▸ DATA UNDER STUDY:

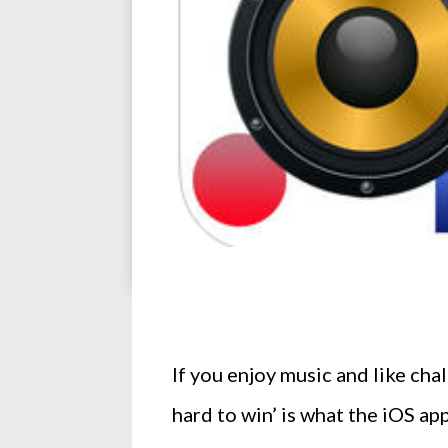
If you enjoy music and like cha
hard to win’ is what the iOS a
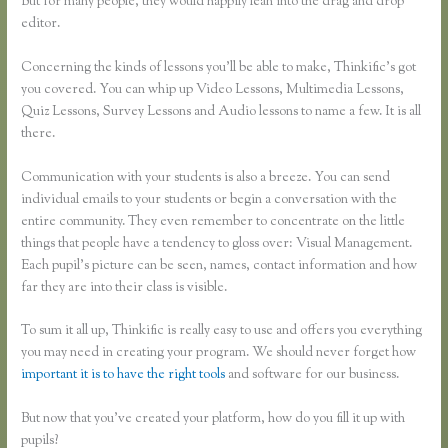
But for many people, they would happily lean into the drag and drop
editor.
Concerning the kinds of lessons you’ll be able to make, Thinkific’s got
you covered. You can whip up Video Lessons, Multimedia Lessons,
Quiz Lessons, Survey Lessons and Audio lessons to name a few. It is all
there.
Communication with your students is also a breeze. You can send
individual emails to your students or begin a conversation with the
entire community. They even remember to concentrate on the little
things that people have a tendency to gloss over: Visual Management.
Each pupil’s picture can be seen, names, contact information and how
far they are into their class is visible.
To sum it all up, Thinkific is really easy to use and offers you everything
you may need in creating your program. We should never forget how
important it is to have the right tools
and software for our business.
But now that you’ve created your platform, how do you fill it up with
pupils?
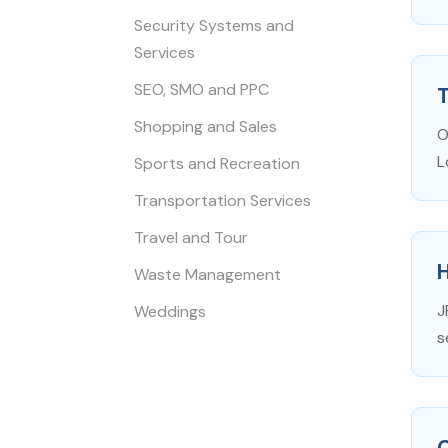
Security Systems and
Services
SEO, SMO and PPC
T
Shopping and Sales
O
L
Sports and Recreation
Transportation Services
Travel and Tour
Waste Management
J
Weddings
s
C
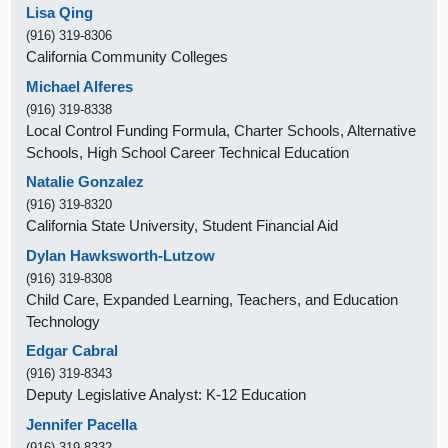
Lisa Qing
(916) 319-8306
California Community Colleges
Michael Alferes
(916) 319-8338
Local Control Funding Formula, Charter Schools, Alternative
Schools, High School Career Technical Education
Natalie Gonzalez
(916) 319-8320
California State University, Student Financial Aid
Dylan Hawksworth-Lutzow
(916) 319-8308
Child Care, Expanded Learning, Teachers, and Education
Technology
Edgar Cabral
(916) 319-8343
Deputy Legislative Analyst: K-12 Education
Jennifer Pacella
(916) 319-8332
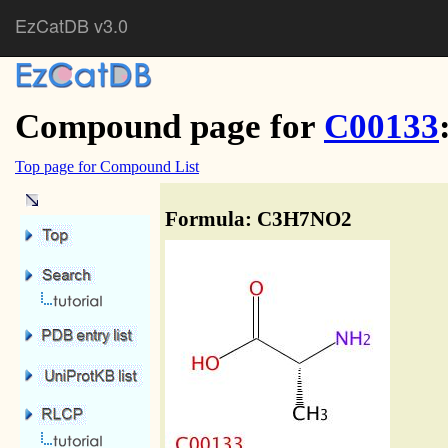
EzCatDB v3.0
Compound page for
C00133
Top page for Compound List
Formula: C3H7NO2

▸ HOW TO COMPLETE THIS TASK: Copy the text of every entry above line for line, leaving out the pictures.

▸ WRITTEN RESPONSE:
If you enjoy music and like cha
hard to win’ is what the iOS a
But for many people, they would happily lean into the drag and drop
editor.
Concerning the kinds of lessons you’ll be able to make, Thinkific’s got
you covered. You can whip up Video Lessons, Multimedia Lessons,
Quiz Lessons, Survey Lessons and Audio lessons to name a few. It is all
there.
Communication with your students is also a breeze. You can send
individual emails to your students or begin a conversation with the
entire community. They even remember to concentrate on the little
things that people have a tendency to gloss over: Visual Management.
Each pupil’s picture can be seen, names, contact information and how
far they are into their class is visible.
To sum it all up, Thinkific is really easy to use and offers you everything
you may need in creating your program. We should never forget how
important it is to have the right tools
and software for our business.
But now that you’ve created your platform, how do you fill it up with
pupils?
Security Systems and
Services
SEO, SMO and PPC
T
Shopping and Sales
O
L
Sports and Recreation
Transportation Services
Travel and Tour
Waste Management
J
Weddings
s
C
Lisa Qing
(916) 319-8306
California Community Colleges
Michael Alferes
(916) 319-8338
Local Control Funding Formula, Charter Schools, Alternative
Schools, High School Career Technical Education
Natalie Gonzalez
(916) 319-8320
California State University, Student Financial Aid
Dylan Hawksworth-Lutzow
(916) 319-8308
Child Care, Expanded Learning, Teachers, and Education
Technology
Edgar Cabral
(916) 319-8343
Deputy Legislative Analyst: K-12 Education
Jennifer Pacella
(916) 319-8332
EzCatDB v3.0
Compound page for
C00133
Top page for Compound List
Formula: C3H7NO2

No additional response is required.